Taking it one step at a time

The success or failure of Prof John Kay’s proposed investor forum hinges, unsurprisingly, on its ability to attract a critical mass of asset managers and owners to the table.

However, due to the simple matter that non-domestic investors today hold large stakes in UK companies, attracting these overseas investors is imperative to the forum’s success, something of which the chair of the Collective Engagement Working Group, James Anderson, is all too aware.

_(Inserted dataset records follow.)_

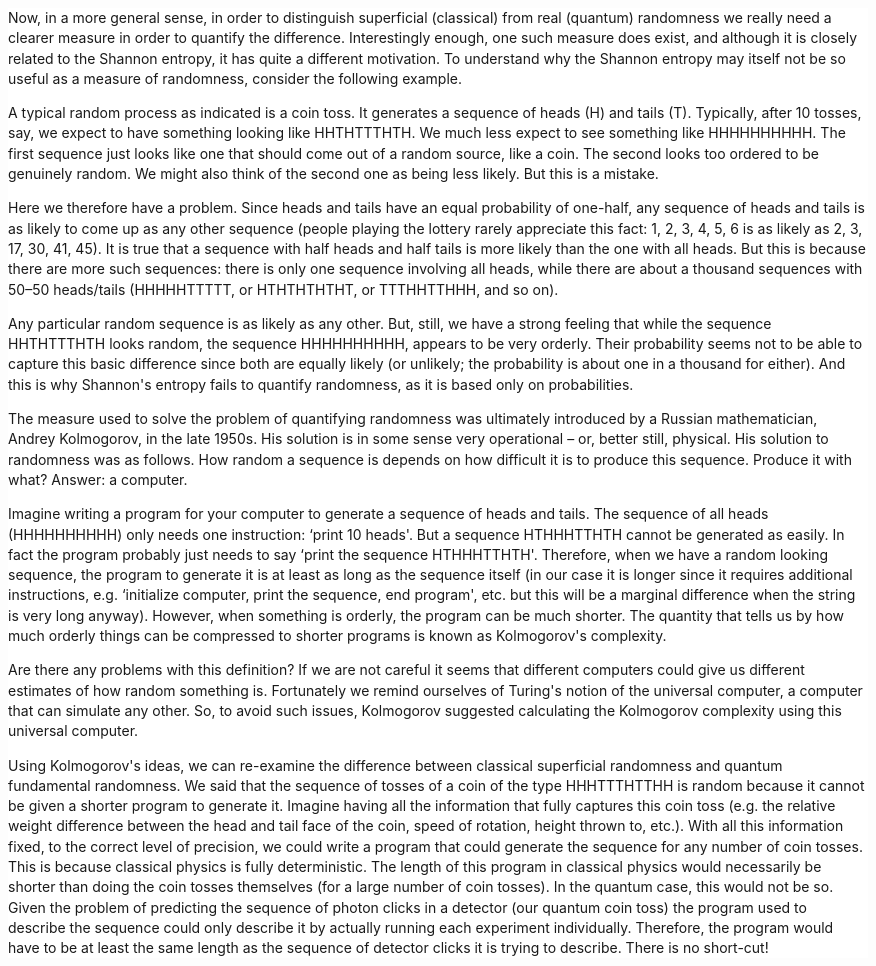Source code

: Now, in a more general sense, in order to distinguish superficial (classical) from real (quantum) randomness we really need a clearer measure in order to quantify the difference. Interestingly enough, one such measure does exist, and although it is closely related to the Shannon entropy, it has quite a different motivation. To understand why the Shannon entropy may itself not be so useful as a measure of randomness, consider the following example.

A typical random process as indicated is a coin toss. It generates a sequence of heads (H) and tails (T). Typically, after 10 tosses, say, we expect to have something looking like HHTHTTTHTH. We much less expect to see something like HHHHHHHHHH. The first sequence just looks like one that should come out of a random source, like a coin. The second looks too ordered to be genuinely random. We might also think of the second one as being less likely. But this is a mistake.

Here we therefore have a problem. Since heads and tails have an equal probability of one-half, any sequence of heads and tails is as likely to come up as any other sequence (people playing the lottery rarely appreciate this fact: 1, 2, 3, 4, 5, 6 is as likely as 2, 3, 17, 30, 41, 45). It is true that a sequence with half heads and half tails is more likely than the one with all heads. But this is because there are more such sequences: there is only one sequence involving all heads, while there are about a thousand sequences with 50–50 heads/tails (HHHHHTTTTT, or HTHTHTHTHT, or TTTHHTTHHH, and so on).

Any particular random sequence is as likely as any other. But, still, we have a strong feeling that while the sequence HHTHTTTHTH looks random, the sequence HHHHHHHHHH, appears to be very orderly. Their probability seems not to be able to capture this basic difference since both are equally likely (or unlikely; the probability is about one in a thousand for either). And this is why Shannon's entropy fails to quantify randomness, as it is based only on probabilities.

The measure used to solve the problem of quantifying randomness was ultimately introduced by a Russian mathematician, Andrey Kolmogorov, in the late 1950s. His solution is in some sense very operational – or, better still, physical. His solution to randomness was as follows. How random a sequence is depends on how difficult it is to produce this sequence. Produce it with what? Answer: a computer.

Imagine writing a program for your computer to generate a sequence of heads and tails. The sequence of all heads (HHHHHHHHHH) only needs one instruction: ‘print 10 heads'. But a sequence HTHHHTTHTH cannot be generated as easily. In fact the program probably just needs to say ‘print the sequence HTHHHTTHTH'. Therefore, when we have a random looking sequence, the program to generate it is at least as long as the sequence itself (in our case it is longer since it requires additional instructions, e.g. ‘initialize computer, print the sequence, end program', etc. but this will be a marginal difference when the string is very long anyway). However, when something is orderly, the program can be much shorter. The quantity that tells us by how much orderly things can be compressed to shorter programs is known as Kolmogorov's complexity.

Are there any problems with this definition? If we are not careful it seems that different computers could give us different estimates of how random something is. Fortunately we remind ourselves of Turing's notion of the universal computer, a computer that can simulate any other. So, to avoid such issues, Kolmogorov suggested calculating the Kolmogorov complexity using this universal computer.

Using Kolmogorov's ideas, we can re-examine the difference between classical superficial randomness and quantum fundamental randomness. We said that the sequence of tosses of a coin of the type HHHTTTHTTHH is random because it cannot be given a shorter program to generate it. Imagine having all the information that fully captures this coin toss (e.g. the relative weight difference between the head and tail face of the coin, speed of rotation, height thrown to, etc.). With all this information fixed, to the correct level of precision, we could write a program that could generate the sequence for any number of coin tosses. This is because classical physics is fully deterministic. The length of this program in classical physics would necessarily be shorter than doing the coin tosses themselves (for a large number of coin tosses). In the quantum case, this would not be so. Given the problem of predicting the sequence of photon clicks in a detector (our quantum coin toss) the program used to describe the sequence could only describe it by actually running each experiment individually. Therefore, the program would have to be at least the same length as the sequence of detector clicks it is trying to describe. There is no short-cut!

Anderson notes that the forum has “quite a lot of support” from Canadian investors, naming the CAD130bn (€89.5bn) Ontario Teachers Pension Plan as one of the North Americans keen to associate itself with the venture. Additionally, the involvement of Dutch fiduciary manager APG was secured from the outset, with its head of governance and sustainability, Claudia Kruse, joining the working group early last year.

“We felt it would be useful to contribute to it,” says Kruse, “because we believe in the power of collective engagement, and this forum might well pave the way for similar forums or initiatives in other markets and help shape the thinking about engagement.”

She fully endorses the notion that the forum will act quietly, engaging with companies behind the scenes. “I certainly agree publicity should not be sought for the sake of it,” she says.

Anderson also believes proving the forum can handle matters “tactfully, quietly” will be key to attracting a number of overseas asset owners and managers, ones that may not want to see their activities publicised, but nonetheless want to be engaged investors.

He adds that attracting some of the world’s sovereign wealth funds will be a “longer and more delicate task” than winning over US asset managers, which, he argues, are mainly cautious about getting involved in a jurisdiction where they may not fully understand potential legal pitfalls.

“The single greatest opportunity has to be the Norwegians, who are becoming, as you know, more conscious of the need to be involved in corporate governance in the long term,” he continues, noting that Kay’s recent appointment to the Government Pension Fund Global’s new corporate governance board raises his hopes that they could get involved.

Anderson, a partner at the asset manager Baillie Gifford, also says it will be “absolutely critical” to ensure involvement of investors from outside the Western world.

“I think, with the Middle East and Asian [sovereign wealth funds], we’ve got to take it one by one and be prepared for them to have different levels of publicity about their involvement but try to gradually get them over the course of years,” he says.

He sees potential for the forum to learn from the experiences of other investors, citing the Swedish approach to board appointments as “particularly interesting” and noting the important governance role at German and Swedish companies played by the wealthy Quandt and Wallenberg families.

Kruse also sees the Netherlands as a source of best practice, thanks to the work of Eumedion – a governance forum that counts both domestic and UK pension funds among its members.

However, she says, while the UK forum could entice asset owners currently not actively engaging with their shareholdings to do so, it will not become involved in regular matters of pay.

“I strongly support the view that day-to-day, routine remuneration consultations are best handled individually by investors, or however they collectively want to work on this,” she says.

“The forum really should only concern itself with more strategic issues and, as the report says, pay may feature in that.”